Dr. MacBride observed that lonely women are often reluctant to leave toxic relationships due to fear of losing their established connections.
“It can be hard to hold a boundary and walk away when you are emotionally drained but fearful of the abyss of truly being ‘all alone’,” she commented.
Instead of appearing unhappy, lonely individuals might seem overly cheerful, according to experts.
“Excessive positivity can present as always seeming in a good mood, only displaying positive emotions and being unable to tolerate more negative emotions in self or others,” Dr. Guarnotta said. “While—in some ways—this may be a likeable quality, it could turn some people off if they feel like it’s disingenuous.”
Moreover, Dr. Jan Miller from Thriveworks noted that lonely women can be particularly self-critical.
“She may notice an increase in her internal critic or negative voice that reinforces the core belief that something is wrong with her, making her believe that is the explanation for her loneliness,” she explained.
Dr. Miller also pointed out that loneliness might lead women to neglect self-care, such as irregular eating or ignoring personal grooming and hobbies.
“These changes could be a reflection of depression connected to loneliness as well as an overall sense of ‘why bother?'” she added.

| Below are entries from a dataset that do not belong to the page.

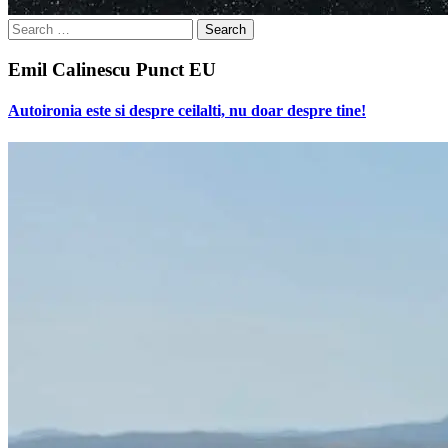
Search
for:
Emil Calinescu Punct EU
Autoironia este si despre ceilalti, nu doar despre tine!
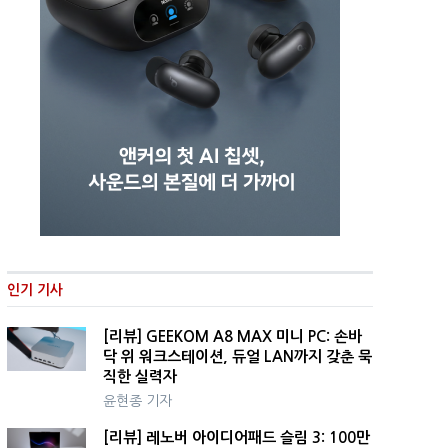
인기 기사
[리뷰] GEEKOM A8 MAX 미니 PC: 손바
닥 위 워크스테이션, 듀얼 LAN까지 갖춘 묵
직한 실력자
윤현종 기자
[리뷰] 레노버 아이디어패드 슬림 3: 100만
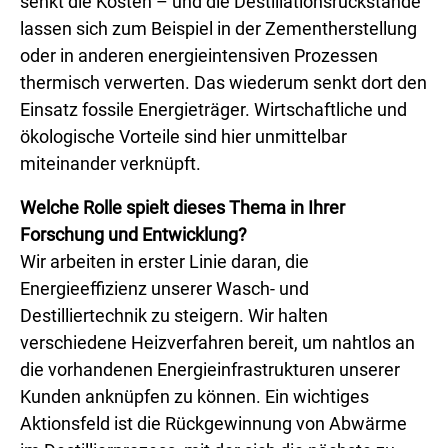
senkt die Kosten – und die Destillationsrückstände
lassen sich zum Beispiel in der Zementherstellung
oder in anderen energieintensiven Prozessen
thermisch verwerten. Das wiederum senkt dort den
Einsatz fossile Energieträger. Wirtschaftliche und
ökologische Vorteile sind hier unmittelbar
miteinander verknüpft.
Welche Rolle spielt dieses Thema in Ihrer
Forschung und Entwicklung?
Wir arbeiten in erster Linie daran, die
Energieeffizienz unserer Wasch- und
Destilliertechnik zu steigern. Wir halten
verschiedene Heizverfahren bereit, um nahtlos an
die vorhandenen Energieinfrastrukturen unserer
Kunden anknüpfen zu können. Ein wichtiges
Aktionsfeld ist die Rückgewinnung von Abwärme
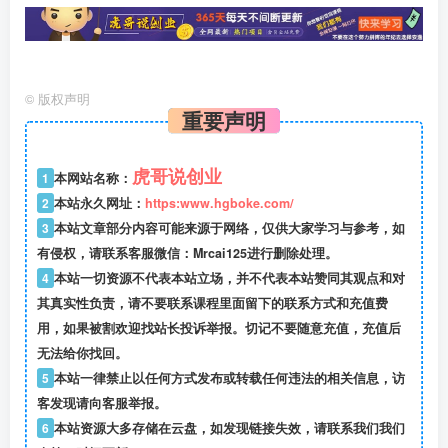
©
版权声明
重要声明
虎哥说创业
1
本网站名称：
2
本站永久网址：
https:www.hgboke.com/
3
本站文章部分内容可能来源于网络，仅供大家学习与参考，如
有侵权，请联系客服微信：Mrcai125进行删除处理。
4
本站一切资源不代表本站立场，并不代表本站赞同其观点和对
其真实性负责，请不要联系课程里面留下的联系方式和充值费
用，如果被割欢迎找站长投诉举报。切记不要随意充值，充值后
无法给你找回。
5
本站一律禁止以任何方式发布或转载任何违法的相关信息，访
客发现请向客服举报。
6
本站资源大多存储在云盘，如发现链接失效，请联系我们我们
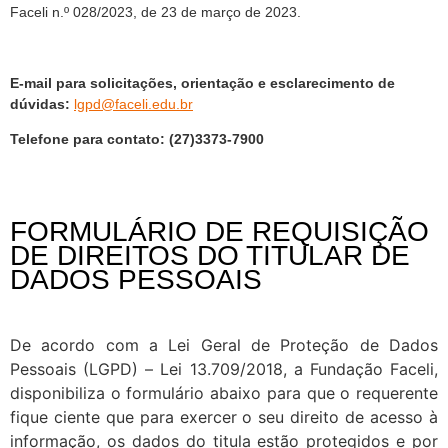
Faceli n.º 028/2023, de 23 de março de 2023.
E-mail para
solicitações,
orientação e esclarecimento de
dúvidas:
lgpd@faceli.edu.br
Telefone para contato: (27)3373-7900
FORMULÁRIO DE REQUISIÇÃO
DE DIREITOS DO TITULAR DE
DADOS PESSOAIS
De acordo com a Lei Geral de Proteção de Dados
Pessoais (LGPD) – Lei 13.709/2018, a Fundação Faceli,
disponibiliza o formulário abaixo para que o requerente
fique ciente que para exercer o seu direito de acesso à
informação, os dados do titula estão protegidos e por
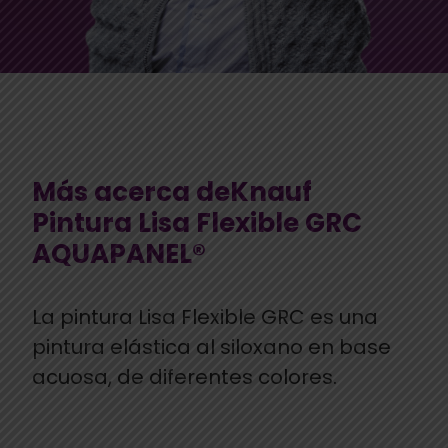
Más acerca deKnauf
Pintura Lisa Flexible GRC
AQUAPANEL®
La pintura Lisa Flexible GRC es una
pintura elástica al siloxano en base
acuosa, de diferentes colores.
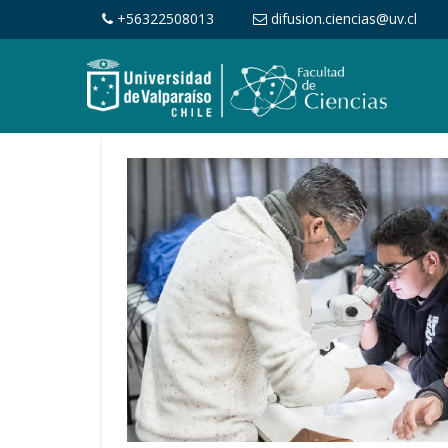
+56322508013
difusion.ciencias@uv.cl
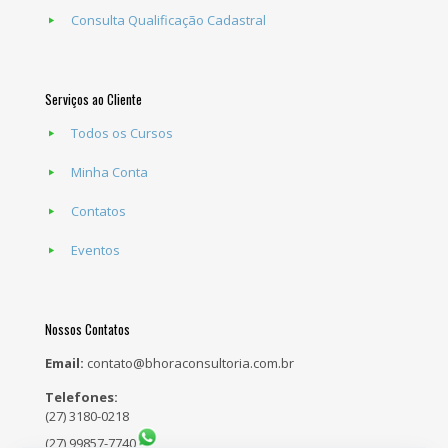
Consulta Qualificação Cadastral
Serviços ao Cliente
Todos os Cursos
Minha Conta
Contatos
Eventos
Nossos Contatos
Email:
contato@bhoraconsultoria.com.br
Telefones:
(27) 3180-0218
(27) 99857-7740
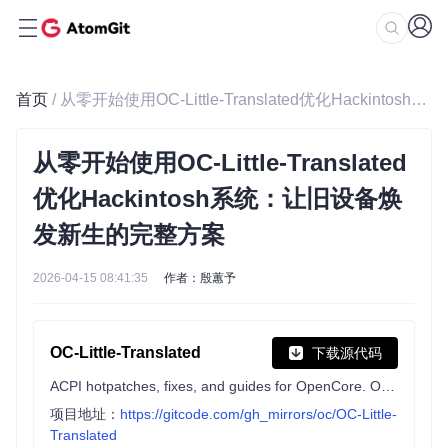
首页
/ 从零开始使用OC-Little-Translated优化Hackintosh系统：让旧设备焕发新生的完整方案
从零开始使用OC-Little-Translated
优化Hackintosh系统：让旧设备焕
发新生的完整方案
2026-04-15 08:41:35
作者：殷蕙予
OC-Little-Translated
下载源代码
ACPI hotpatches, fixes, and guides for OpenCore. Optimize your Hackintosh and run macOS 13+ on Wintel PCs with OpenCore Legacy Patcher.
项目地址：
https://gitcode.com/gh_mirrors/oc/OC-Little-
Translated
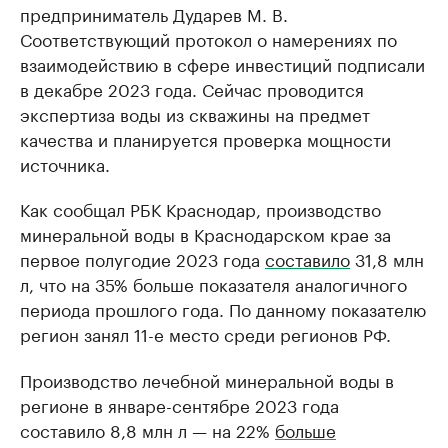
предприниматель Дударев М. В.
Соответствующий протокол о намерениях по
взаимодействию в сфере инвестиций подписали
в декабре 2023 года. Сейчас проводится
экспертиза воды из скважины на предмет
качества и планируется проверка мощности
источника.
Как сообщал РБК Краснодар, производство
минеральной воды в Краснодарском крае за
первое полугодие 2023 года
составило
31,8 млн
л, что на 35% больше показателя аналогичного
периода прошлого года. По данному показателю
регион занял 11-е место среди регионов РФ.
Производство лечебной минеральной воды в
регионе в январе-сентябре 2023 года
составило 8,8 млн л — на 22%
больше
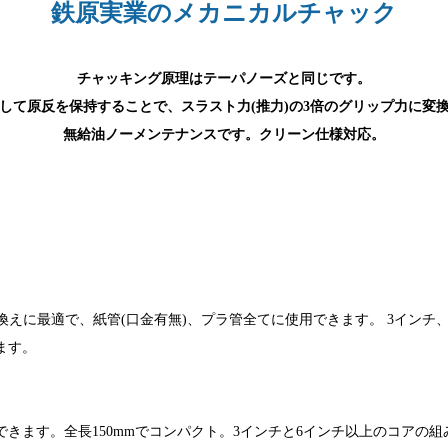
鉄原実業のメカニカルチャック
チャッキング原理はテーパノーズと同じです。
して原反を保持することで、スラスト力(推力)の3倍のグリップ力に変
無給油ノーメンテナンスです。クリーン仕様対応。
換えに最適で、紙管(口金有無)、プラ管全てに使用できます。 3イン
ます。
きます。全長150mmでコンパクト。3インチと6インチ以上のコアの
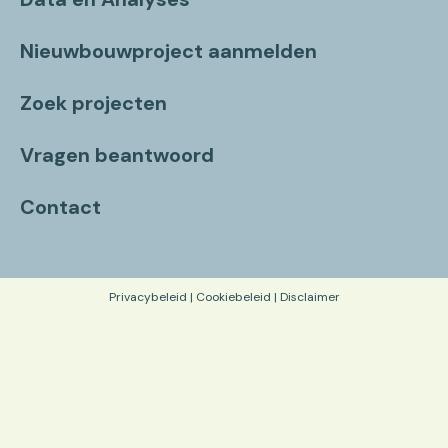
Nieuwbouwproject aanmelden
Zoek projecten
Vragen beantwoord
Contact
Privacybeleid
|
Cookiebeleid
|
Disclaimer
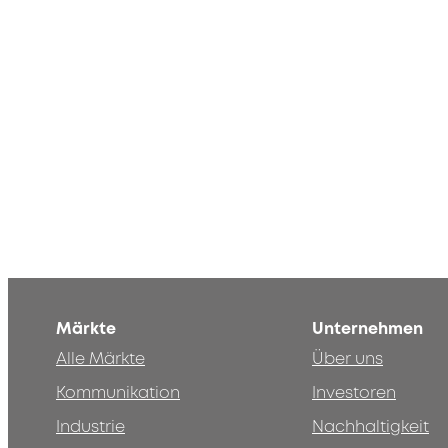
Märkte
Unternehmen
Alle Märkte
Über uns
Kommunikation
Investoren
Industrie
Nachhaltigkeit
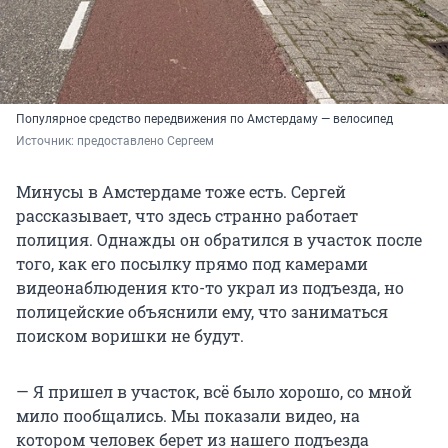
Популярное средство передвижения по Амстердаму — велосипед
Источник: 
предоставлено Сергеем
Минусы в Амстердаме тоже есть. Сергей
рассказывает, что здесь странно работает
полиция. Однажды он обратился в участок после
того, как его посылку прямо под камерами
видеонаблюдения кто-то украл из подъезда, но
полицейские объяснили ему, что заниматься
поиском воришки не будут.
— Я пришел в участок, всё было хорошо, со мной
мило пообщались. Мы показали видео, на
котором человек берет из нашего подъезда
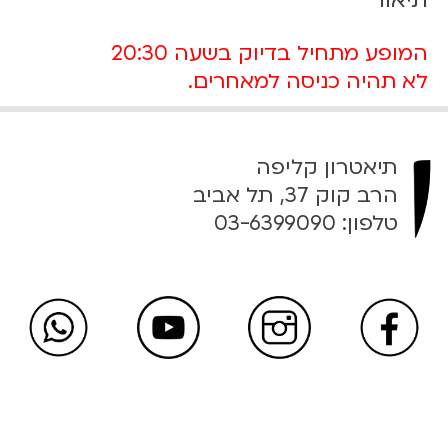
ש
ל
ק
המופע מתחיל בדיוק בשעה 20:30
ר
לא תהיה כניסה למאחרים.
ט
ו
ש
תיאטרון קליפה
ק
הרב קוק 37, תל אביב
ה
2
טלפון:
03-6399090
0
.
0
1
.
2
2
|
2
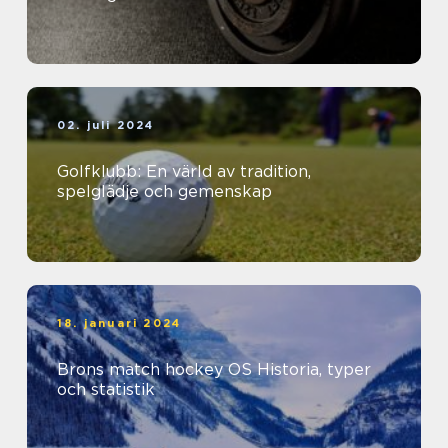
02. juli 2024
Golfklubb: En värld av tradition,
spelglädje och gemenskap
18. januari 2024
Brons match hockey OS Historia, typer
och statistik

Dr. Guarnotta noted that extreme independence might serve as a protective measure for lonely women.
She explained: “They may prefer to do things on their own rather than ask for help. If someone offers to help, they may not accept it. This keeps them from getting hurt or let down by others.”
Lastly, excessive screen time and frequent social media activity could signal a longing for connection.
“Hours of scrolling, binge-watching and frequent social media posting can be an attempt to replace connections,” Dr. MacBride added. “Some even use this to feel close to online or social media personalities.”